For Shakespeare, Anne was one more victim of Richard III’s tyranny. In Richard III, the hunchbacked King tells the audience, “I’ll marry Warwick’s youngest daughter./What, though I kill’d her husband and her father?” then makes clear that he will discard her once she has ceases to be of use to him. Jean Plaidy titled her novel about Anne Neville, The Reluctant Queen, presenting Anne as a retiring figure who preferred country life in the North of England to being Queen at Richard III’s court.
In The Sunne In Splendour: A Novel of Richard III, Sharon Kay Penman imagined Anne to be a gentle, romantic soul, devoted to Richard, her childhood sweetheart. The most recent novel about Anne Neville, The Kingmaker’s Daughter by Philippa Gregory presents a more assertive Anne, determined to escape her previous experiences as a political pawn by marriage to the future Richard III.
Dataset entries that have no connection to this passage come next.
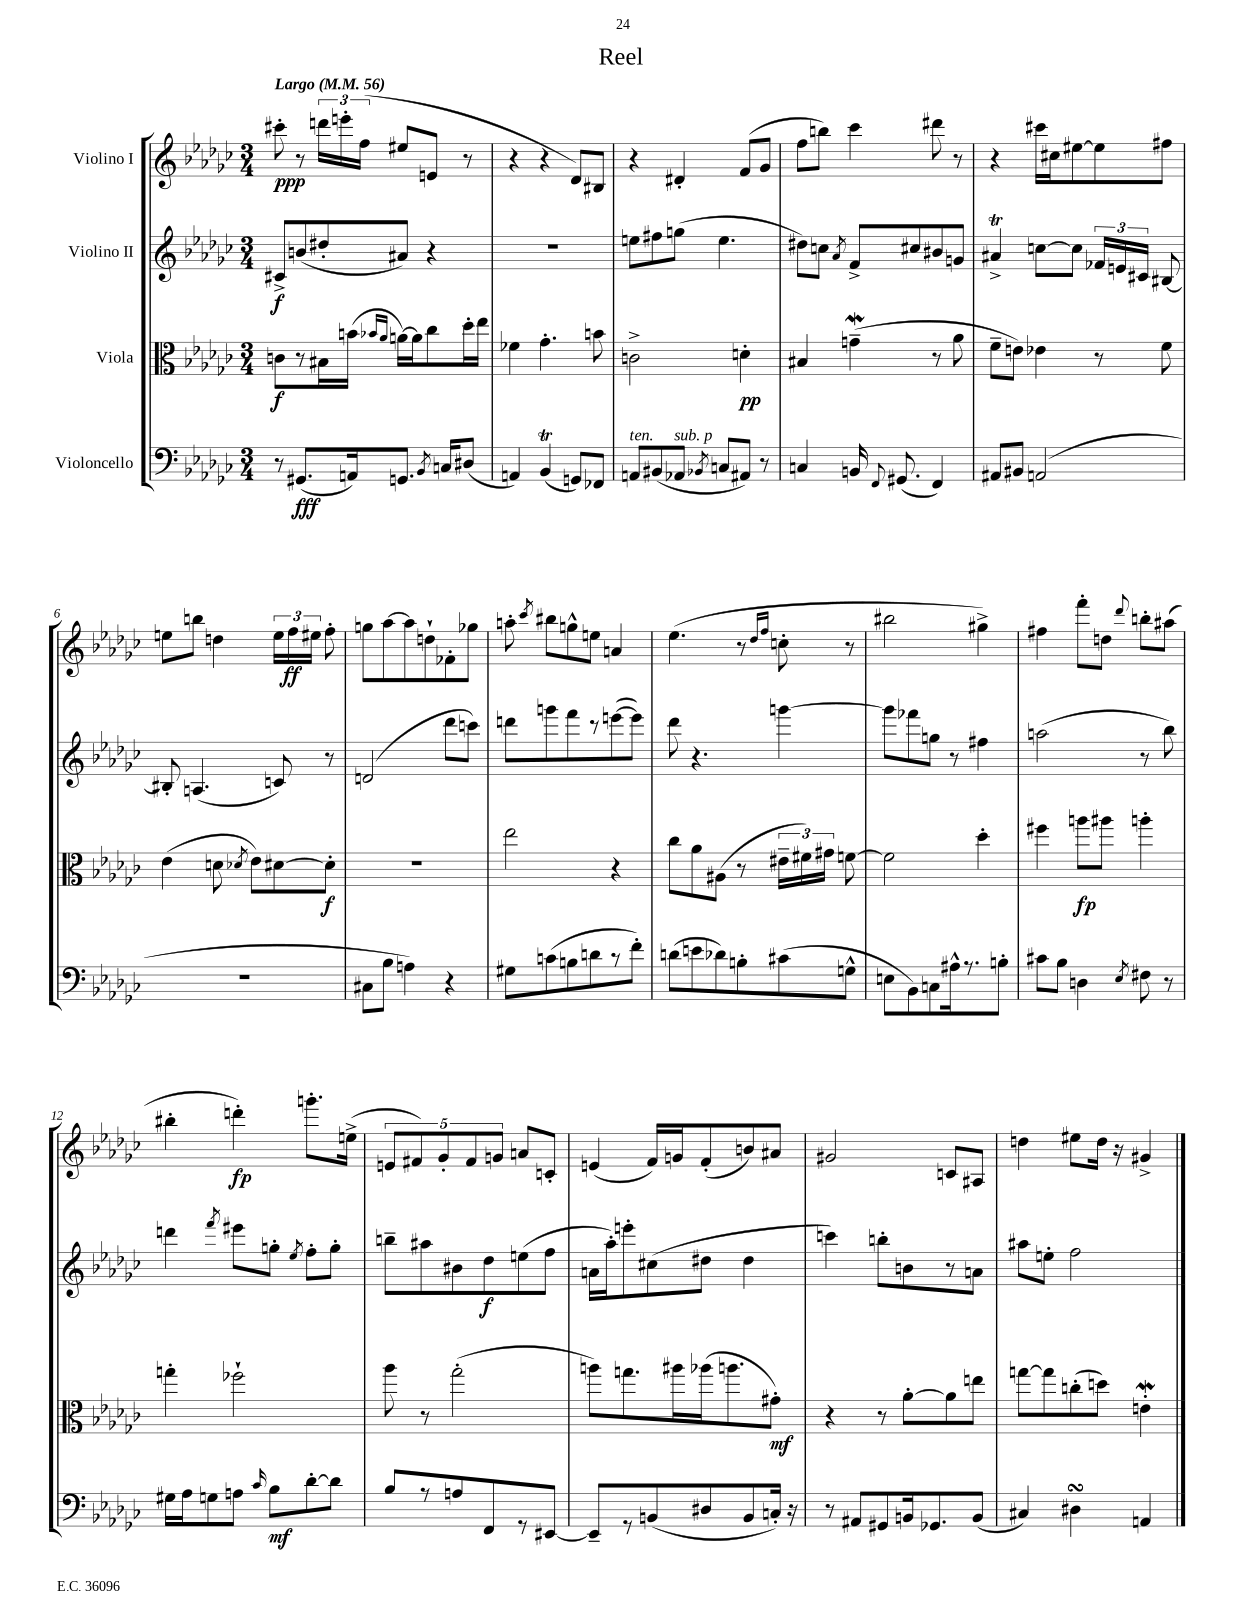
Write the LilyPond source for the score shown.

\header { title = "Reel" }
<<
\new StaffGroup <<
\new Staff = "s0" \with { instrumentName = "Violino I" } {
    \clef treble \key ges \major \numericTimeSignature \time 3/4 \tempo "Largo" 4 = 56
    \autoBeamOff cis'''8-.\ppp r8 \tuplet 3/2 { d'''16[ e'''16-. f''16]( } eis''8[ e'8] r8 |
    r4 r4 des'8[) bis8] |
    r4 dis'4-. f'8[( ges'8] |
    f''8[ b''8]) ces'''4 dis'''8 r8 |
    r4 cis'''16[ cis''16 eis''8~ eis''8 fis''8] |
    e''8[ b''8] d''4 \tuplet 3/2 { e''16[ f''16\ff eis''16] } f''8-. |
    g''8[ aes''8~ aes''8 d''8-! fes'8-. ges''8] |
    a''8-. \acciaccatura { ces'''8 } bis''8[ g''8-^ e''8] a'4 |
    ees''4.( r8 \grace { des''16[ f''16] } c''8-. r8 |
    bis''2 gis''4->) |
    fis''4 f'''8[-. d''8] \appoggiatura { des'''8 } b''8[-. ais''8]( |
    bis''4-. d'''4-.\fp) g'''8.[-. e''16]->( |
    \tuplet 5/4 { e'8[ fis'8) ges'8-. fis'8 g'8] } a'8[ c'8]-. |
    e'4( f'16[) g'16 f'8-.( b'8) ais'8] |
    gis'2 c'8[ ais8] |
    d''4 eis''8[ d''16] r16 gis'4-> \bar "|." |
}
\new Staff = "s1" \with { instrumentName = "Violino II" } {
    \clef treble \key ges \major \numericTimeSignature \time 3/4
    \autoBeamOff cis'8[->\f b'8( dis''8-. ais'8]) r4 |
    R2. |
    e''8[ fis''8 g''8]( e''4. |
    dis''8[) c''8] \acciaccatura { aes'8 } f'8[-> cis''8 bis'8 g'8] |
    ais'4->\trill c''8[~ c''8] \tuplet 3/2 { fes'16[ e'16 cis'16] } bis8~ |
    bis8-. a4.( c'8) r8 |
    d'2( des'''8[ c'''8]) |
    d'''8[ g'''8 f'''8 r8 e'''8~( e'''8]) |
    des'''8 r4. g'''4~ |
    g'''8[ fes'''8 g''8] r8 fis''4 |
    a''2( r8 bes''8) |
    d'''4 \acciaccatura { f'''8 } eis'''8[ g''8]-. \acciaccatura { ees''8 } f''8[-. g''8]-. |
    b''8[-- ais''8 bis'8 des''8\f e''8( f''8] |
    a'16[ aes''16-.) e'''8-. cis''8( dis''8] dis''4 |
    c'''4) b''8[-. b'8 r8 a'8] |
    ais''8[ e''8]-. f''2 \bar "|." |
}
\new Staff = "s2" \with { instrumentName = "Viola" } {
    \clef alto \key ges \major \numericTimeSignature \time 3/4
    \autoBeamOff c'8[\f r8 bis16 b'16]( \grace { bes'16[ aes'16] } a'16[~) a'16 ces''8 des''16-. ees''16] |
    fes'4 ges'4.-. b'8 |
    c'2-> d'4-.\pp |
    bis4 g'4--\mordent( r8 aes'8 |
    f'8[-- e'8]) ees'4 r8 f'8 |
    ees'4( d'8 \acciaccatura { des'8 } ees'8[) dis'8~ dis'8]-.\f |
    R2. |
    ees''2 r4 |
    ces''8[ aes'8 ais8]( r8 \tuplet 3/2 { eis'16[-- fis'16) gis'16] } f'8~ |
    f'2 des''4-. |
    fis''4 a''8[\fp ais''8] a''4-. |
    g''4-. fes''2-! |
    aes''8 r8 ges''2-.( |
    a''8[) g''8. ais''16 aes''16( a''8. gis'8]-.\mf) |
    r4 r8 aes'8[~-. aes'8 e''8] |
    g''8[~ g''8 c''8-.( d''8]) e'4-.\mordent \bar "|." |
}
\new Staff = "s3" \with { instrumentName = "Violoncello" } {
    \clef bass \key ges \major \numericTimeSignature \time 3/4
    \autoBeamOff r8 gis,8.[\fff( a,16) g,8.] \acciaccatura { bes,8 } c16[ dis8]( |
    a,4) bes,4\trill( g,8[) fes,8] |
    a,8[^\markup { \italic "ten." } bis,8( aes,8]^\markup { \italic "sub. p" } \acciaccatura { bes,8 } c8[ ais,8]) r8 |
    c4 b,16 \appoggiatura { f,8 } gis,8.( f,4) |
    ais,8[ bis,8] a,2( |
    R2. |
    cis8[ bes8] a4) r4 |
    gis8[ c'8( b8 d'8 r8 f'8]-.) |
    d'8[( e'8 des'8) b8-. cis'8( g8]-^ |
    e8[ bes,8) c8 ais16-^ r8. b8]-. |
    cis'8[ bes8] d4 \acciaccatura { ees8 } fis8 r8 |
    gis16[ aes16 g8 a8] \grace { ces'16 } bes8[\mf des'8~-. des'8] |
    bes8[ r8 a8 f,8 r8 eis,8]~ |
    eis,8[-- r8 b,8( dis8 b,8 c16]-.) r16 |
    r8 ais,8[ gis,8 b,16 ges,8. b,8]( |
    cis4) dis4\turn a,4 \bar "|." |
}
>>
>>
In Anne Neville: Richard III’s Tragic Queen, Amy License, author of In Bed with the Tudors, Royal Babies and Elizabeth of York: The Forgotten Queen reveals just how much of these interpretations consists of pure speculation. There is no evidence that Anne was a victim, a romantic, a pawn or a reluctant queen. Instead, she may well have been Richard III’s Lady Macbeth, urging her husband to usurp to throne so that she could have the crown she had expected during her first marriage and revenge against the Woodvilles who had long been enemies of the Neville family.
One of the reasons why Richard III remains a controversial figure today is because his usurpation of his nephew Edward V’s throne appears out of character when compared to his years of loyal service to his elder brother, Edward IV. There is also little evidence of direct conflict between Richard and his sister-in-law’s family, the Woodvilles, before Edward V’s ascension. In contrast, Anne’s father, the Earl of Warwick opposed the marriage of Edward IV and Elizabeth Woodville from the beginning and Elizabeth reputedly feared that the marriages of the Neville daughters to the King’s brothers would make Warwick too powerful and encouraged her husband to withhold his consent. Richard III’s motives may never be known with certainty but it is certainly possible that the rivalry between the Woodvilles and the Nevilles influenced his decision to seize power in 1483.
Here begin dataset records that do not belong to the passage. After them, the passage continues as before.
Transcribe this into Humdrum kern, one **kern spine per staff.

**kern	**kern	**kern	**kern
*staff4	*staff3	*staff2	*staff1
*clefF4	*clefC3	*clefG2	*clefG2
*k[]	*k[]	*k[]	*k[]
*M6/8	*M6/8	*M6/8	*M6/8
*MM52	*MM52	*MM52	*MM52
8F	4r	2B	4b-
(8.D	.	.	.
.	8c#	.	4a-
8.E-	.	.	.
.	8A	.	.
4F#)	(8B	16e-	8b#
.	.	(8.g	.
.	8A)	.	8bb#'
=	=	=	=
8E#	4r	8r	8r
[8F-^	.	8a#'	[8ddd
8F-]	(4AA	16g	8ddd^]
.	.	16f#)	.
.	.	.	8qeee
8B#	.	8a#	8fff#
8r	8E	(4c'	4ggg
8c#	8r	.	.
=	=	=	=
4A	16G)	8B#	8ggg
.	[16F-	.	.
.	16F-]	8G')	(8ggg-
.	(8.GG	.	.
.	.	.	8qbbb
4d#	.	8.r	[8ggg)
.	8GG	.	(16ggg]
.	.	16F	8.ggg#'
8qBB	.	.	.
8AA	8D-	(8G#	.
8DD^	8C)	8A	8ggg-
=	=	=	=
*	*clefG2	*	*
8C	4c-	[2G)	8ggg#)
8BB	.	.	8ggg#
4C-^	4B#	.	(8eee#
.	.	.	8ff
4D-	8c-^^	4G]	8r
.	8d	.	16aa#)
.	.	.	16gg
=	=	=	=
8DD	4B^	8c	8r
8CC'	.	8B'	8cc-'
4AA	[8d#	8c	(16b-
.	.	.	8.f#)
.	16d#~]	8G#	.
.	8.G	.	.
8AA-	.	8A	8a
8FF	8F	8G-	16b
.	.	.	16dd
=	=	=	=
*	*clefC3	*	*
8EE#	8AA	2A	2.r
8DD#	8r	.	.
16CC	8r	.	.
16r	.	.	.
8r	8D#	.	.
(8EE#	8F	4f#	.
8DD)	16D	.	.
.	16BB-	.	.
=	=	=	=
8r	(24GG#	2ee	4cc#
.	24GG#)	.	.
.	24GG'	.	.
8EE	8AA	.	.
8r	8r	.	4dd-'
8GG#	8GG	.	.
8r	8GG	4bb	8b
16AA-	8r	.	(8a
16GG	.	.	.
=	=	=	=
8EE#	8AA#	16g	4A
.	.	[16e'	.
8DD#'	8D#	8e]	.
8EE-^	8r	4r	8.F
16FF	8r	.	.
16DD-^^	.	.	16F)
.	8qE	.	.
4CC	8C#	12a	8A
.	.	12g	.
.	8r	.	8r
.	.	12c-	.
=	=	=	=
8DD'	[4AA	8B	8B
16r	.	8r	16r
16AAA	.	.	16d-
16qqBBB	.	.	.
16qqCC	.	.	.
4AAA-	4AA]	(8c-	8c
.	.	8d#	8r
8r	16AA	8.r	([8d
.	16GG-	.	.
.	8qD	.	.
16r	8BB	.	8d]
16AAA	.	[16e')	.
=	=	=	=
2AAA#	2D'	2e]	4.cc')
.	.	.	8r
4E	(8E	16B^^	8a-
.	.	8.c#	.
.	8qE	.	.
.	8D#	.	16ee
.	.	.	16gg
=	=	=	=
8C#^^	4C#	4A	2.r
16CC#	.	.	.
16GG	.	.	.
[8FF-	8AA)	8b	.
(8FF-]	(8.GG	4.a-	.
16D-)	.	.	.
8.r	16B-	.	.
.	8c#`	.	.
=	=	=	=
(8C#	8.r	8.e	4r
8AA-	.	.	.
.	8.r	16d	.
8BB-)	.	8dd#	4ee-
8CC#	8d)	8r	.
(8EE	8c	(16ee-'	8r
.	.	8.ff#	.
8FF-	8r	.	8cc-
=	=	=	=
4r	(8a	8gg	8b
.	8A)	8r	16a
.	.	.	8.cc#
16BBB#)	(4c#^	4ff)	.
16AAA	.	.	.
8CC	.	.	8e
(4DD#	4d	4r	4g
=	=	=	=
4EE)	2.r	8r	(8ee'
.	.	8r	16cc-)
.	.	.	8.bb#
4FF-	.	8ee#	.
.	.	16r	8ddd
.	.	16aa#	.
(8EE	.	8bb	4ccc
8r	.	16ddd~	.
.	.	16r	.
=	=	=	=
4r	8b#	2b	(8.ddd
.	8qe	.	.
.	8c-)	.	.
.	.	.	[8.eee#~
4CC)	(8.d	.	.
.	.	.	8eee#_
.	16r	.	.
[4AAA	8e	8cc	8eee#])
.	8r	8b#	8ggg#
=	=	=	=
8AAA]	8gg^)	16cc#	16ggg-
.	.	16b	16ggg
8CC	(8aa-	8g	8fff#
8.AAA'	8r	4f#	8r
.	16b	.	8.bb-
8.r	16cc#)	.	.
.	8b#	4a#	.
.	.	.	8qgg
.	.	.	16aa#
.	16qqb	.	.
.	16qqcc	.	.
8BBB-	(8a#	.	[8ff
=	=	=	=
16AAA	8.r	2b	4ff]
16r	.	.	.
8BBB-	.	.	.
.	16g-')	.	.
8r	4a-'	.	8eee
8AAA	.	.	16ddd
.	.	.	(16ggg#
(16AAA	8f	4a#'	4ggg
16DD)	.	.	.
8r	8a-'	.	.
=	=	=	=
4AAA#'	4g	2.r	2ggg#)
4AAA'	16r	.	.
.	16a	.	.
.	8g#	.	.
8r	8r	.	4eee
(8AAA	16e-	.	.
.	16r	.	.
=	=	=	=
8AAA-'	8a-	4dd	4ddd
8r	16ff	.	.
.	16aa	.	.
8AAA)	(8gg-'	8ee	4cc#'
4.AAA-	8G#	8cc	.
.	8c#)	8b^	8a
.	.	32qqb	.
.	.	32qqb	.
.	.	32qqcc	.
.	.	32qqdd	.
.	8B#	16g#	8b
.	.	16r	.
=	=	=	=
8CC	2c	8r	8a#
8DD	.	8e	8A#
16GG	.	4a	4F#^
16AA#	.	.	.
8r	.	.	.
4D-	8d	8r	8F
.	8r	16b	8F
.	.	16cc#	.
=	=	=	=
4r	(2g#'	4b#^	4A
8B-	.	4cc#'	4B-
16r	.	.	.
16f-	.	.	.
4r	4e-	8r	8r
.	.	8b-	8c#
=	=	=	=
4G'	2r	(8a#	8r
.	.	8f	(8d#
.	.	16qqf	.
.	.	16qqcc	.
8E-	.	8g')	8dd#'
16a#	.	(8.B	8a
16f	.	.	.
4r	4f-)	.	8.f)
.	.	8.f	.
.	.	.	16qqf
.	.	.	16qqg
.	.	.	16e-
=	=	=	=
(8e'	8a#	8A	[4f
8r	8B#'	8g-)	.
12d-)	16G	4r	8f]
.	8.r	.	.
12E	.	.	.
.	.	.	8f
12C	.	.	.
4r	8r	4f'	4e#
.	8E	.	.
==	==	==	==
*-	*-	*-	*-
One of the most interesting sections of Licence’s book is her treatment of Anne’s short first marriage to Edward of Westminster, the only child of Henry VI and Marguerite of Anjou. Although Shakespeare imagined that Anne mourned her first husband, subsequent historians and novelists assumed that this young man who, according to one ambassador “already talks of nothing but cutting off heads or making war” must have been repugnant to her. License argues that Edward’s interest in warfare was perfectly in keeping with the times and Anne’s first marriage offered her a chance to wear a crown. Anne’s time as the daughter-in-law of the ruthless Marguerite, and her marriage to a direct heir to the throne may have influenced her subsequent ambitions for Richard.
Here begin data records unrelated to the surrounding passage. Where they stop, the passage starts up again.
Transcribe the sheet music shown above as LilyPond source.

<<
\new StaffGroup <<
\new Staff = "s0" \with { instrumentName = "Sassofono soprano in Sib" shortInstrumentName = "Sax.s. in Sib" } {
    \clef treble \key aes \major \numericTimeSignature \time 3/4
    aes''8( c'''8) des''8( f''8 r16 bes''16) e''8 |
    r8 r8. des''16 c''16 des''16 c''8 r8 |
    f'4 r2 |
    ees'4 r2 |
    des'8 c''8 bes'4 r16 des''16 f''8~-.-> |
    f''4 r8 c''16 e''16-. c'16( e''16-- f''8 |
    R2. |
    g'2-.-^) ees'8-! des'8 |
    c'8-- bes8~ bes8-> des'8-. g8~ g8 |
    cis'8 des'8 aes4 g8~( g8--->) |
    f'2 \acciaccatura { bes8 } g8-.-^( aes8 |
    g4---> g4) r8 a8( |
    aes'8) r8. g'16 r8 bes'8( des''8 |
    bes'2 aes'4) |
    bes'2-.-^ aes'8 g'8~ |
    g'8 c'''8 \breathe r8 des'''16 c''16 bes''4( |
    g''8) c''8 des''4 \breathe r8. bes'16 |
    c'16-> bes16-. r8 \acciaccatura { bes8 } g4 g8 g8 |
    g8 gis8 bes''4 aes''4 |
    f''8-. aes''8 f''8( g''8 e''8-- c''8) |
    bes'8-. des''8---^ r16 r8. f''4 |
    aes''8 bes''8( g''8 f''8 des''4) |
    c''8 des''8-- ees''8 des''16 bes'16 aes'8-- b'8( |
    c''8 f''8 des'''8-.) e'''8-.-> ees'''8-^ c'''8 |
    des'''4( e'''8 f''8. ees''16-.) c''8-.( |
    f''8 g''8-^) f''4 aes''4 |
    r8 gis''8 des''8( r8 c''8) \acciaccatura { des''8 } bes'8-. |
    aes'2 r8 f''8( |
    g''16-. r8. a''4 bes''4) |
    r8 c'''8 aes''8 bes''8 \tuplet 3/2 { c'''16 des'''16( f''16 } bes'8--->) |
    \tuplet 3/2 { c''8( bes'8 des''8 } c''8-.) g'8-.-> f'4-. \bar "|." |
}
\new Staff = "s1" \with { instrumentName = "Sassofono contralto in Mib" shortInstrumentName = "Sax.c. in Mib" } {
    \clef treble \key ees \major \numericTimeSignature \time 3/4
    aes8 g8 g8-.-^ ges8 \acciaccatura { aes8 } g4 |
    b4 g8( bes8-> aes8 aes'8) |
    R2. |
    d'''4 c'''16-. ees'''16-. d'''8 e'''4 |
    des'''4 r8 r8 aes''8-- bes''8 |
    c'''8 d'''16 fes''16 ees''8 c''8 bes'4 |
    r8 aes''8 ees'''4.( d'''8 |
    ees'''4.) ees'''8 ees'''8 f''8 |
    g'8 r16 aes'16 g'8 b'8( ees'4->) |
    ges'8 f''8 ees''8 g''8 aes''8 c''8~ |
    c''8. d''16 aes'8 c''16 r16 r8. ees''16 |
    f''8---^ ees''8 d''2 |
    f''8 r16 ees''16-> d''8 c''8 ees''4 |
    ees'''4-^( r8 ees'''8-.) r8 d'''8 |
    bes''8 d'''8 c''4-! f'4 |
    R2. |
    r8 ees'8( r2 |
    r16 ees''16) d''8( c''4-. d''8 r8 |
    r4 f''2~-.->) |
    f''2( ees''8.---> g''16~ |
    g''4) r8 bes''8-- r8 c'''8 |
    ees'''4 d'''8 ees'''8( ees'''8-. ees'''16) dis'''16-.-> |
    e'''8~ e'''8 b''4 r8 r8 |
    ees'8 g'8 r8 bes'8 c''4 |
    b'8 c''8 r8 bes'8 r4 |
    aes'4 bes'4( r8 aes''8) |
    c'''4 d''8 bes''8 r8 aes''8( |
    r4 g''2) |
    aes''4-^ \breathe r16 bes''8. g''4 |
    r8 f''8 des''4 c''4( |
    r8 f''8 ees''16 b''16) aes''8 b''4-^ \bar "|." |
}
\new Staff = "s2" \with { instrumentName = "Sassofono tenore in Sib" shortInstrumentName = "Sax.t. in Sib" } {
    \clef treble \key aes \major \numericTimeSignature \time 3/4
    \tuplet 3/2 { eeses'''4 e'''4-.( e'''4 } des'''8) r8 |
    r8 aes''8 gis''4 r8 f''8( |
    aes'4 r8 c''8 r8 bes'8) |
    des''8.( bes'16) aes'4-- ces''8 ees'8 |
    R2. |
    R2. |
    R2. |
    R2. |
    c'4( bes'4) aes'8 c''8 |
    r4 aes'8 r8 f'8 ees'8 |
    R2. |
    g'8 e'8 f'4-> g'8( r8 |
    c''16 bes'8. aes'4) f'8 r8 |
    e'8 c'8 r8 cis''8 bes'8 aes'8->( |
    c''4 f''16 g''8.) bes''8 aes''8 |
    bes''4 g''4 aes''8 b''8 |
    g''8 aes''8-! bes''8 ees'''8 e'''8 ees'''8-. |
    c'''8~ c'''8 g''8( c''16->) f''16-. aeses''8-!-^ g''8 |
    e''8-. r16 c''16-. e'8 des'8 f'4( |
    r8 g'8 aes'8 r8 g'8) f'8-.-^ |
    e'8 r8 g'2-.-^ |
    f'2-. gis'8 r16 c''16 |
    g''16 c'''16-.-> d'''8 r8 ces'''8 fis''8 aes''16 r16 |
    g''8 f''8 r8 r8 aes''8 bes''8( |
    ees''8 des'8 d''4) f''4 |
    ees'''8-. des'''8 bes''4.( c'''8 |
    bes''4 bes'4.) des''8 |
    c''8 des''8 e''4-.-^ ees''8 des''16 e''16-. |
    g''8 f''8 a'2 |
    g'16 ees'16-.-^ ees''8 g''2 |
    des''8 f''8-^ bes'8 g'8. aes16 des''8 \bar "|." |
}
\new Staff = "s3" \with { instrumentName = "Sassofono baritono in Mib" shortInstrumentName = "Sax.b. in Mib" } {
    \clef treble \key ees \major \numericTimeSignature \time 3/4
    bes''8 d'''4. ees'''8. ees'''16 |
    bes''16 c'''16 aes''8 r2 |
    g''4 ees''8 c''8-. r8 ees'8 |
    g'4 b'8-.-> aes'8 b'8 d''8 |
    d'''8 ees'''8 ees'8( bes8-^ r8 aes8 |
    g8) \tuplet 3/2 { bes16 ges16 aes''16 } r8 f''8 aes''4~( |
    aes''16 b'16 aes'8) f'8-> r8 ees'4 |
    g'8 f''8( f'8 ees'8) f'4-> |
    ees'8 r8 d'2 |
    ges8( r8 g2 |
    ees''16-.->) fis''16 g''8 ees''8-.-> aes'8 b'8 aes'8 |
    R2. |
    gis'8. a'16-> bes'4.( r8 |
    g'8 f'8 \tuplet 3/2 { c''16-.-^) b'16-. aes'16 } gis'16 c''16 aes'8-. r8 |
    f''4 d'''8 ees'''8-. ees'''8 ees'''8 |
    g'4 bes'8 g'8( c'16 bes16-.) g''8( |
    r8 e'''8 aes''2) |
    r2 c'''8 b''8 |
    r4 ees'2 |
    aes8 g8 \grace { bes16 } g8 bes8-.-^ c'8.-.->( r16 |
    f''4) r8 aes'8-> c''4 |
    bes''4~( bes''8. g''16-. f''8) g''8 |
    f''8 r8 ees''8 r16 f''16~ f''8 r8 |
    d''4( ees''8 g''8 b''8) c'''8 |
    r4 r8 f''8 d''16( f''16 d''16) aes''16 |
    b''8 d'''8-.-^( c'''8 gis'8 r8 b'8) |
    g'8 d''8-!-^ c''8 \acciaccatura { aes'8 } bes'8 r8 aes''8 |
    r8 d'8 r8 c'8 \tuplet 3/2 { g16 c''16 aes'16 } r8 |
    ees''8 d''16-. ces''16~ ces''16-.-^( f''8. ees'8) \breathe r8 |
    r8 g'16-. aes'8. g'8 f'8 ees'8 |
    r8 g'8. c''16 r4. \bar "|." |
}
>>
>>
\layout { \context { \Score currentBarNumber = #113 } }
In addition to her informed speculation about Anne’s marriages, motives and influence on Richard III, Licence also provides a rich social history of English noble life during the Wars of the Roses. The book contains images of the castles where Anne lived and detailed descriptions of the education and daily life of noblewomen of the period. License provides a particularly vivid description of Anne’s sister Isabel’s establishment as Duchess of Clarence, where Anne lived during her brief widowhood. There is not enough evidence to indicate whether Richard or Anne first raised the possibility of marriage but the setting of their courtship comes alive in License’s work.
Anne Neville: Richard III’s Tragic Queen is a fascinating reassessment of one of England’s most obscure Queens. License argues that historians, novelists and playwrights may have underestimated Anne by portraying her as a victim or pawn. At a time when royal women such as Elizabeth Woodville and Marguerite of Anjou exercised a profound influence over the course of the Wars of the Roses, Anne may have aspired to become queen and wield power through her husband. There is not enough evidence to determine the full extent of Anne’s influence over Richard III but she may well have been closely involved in his rise to power.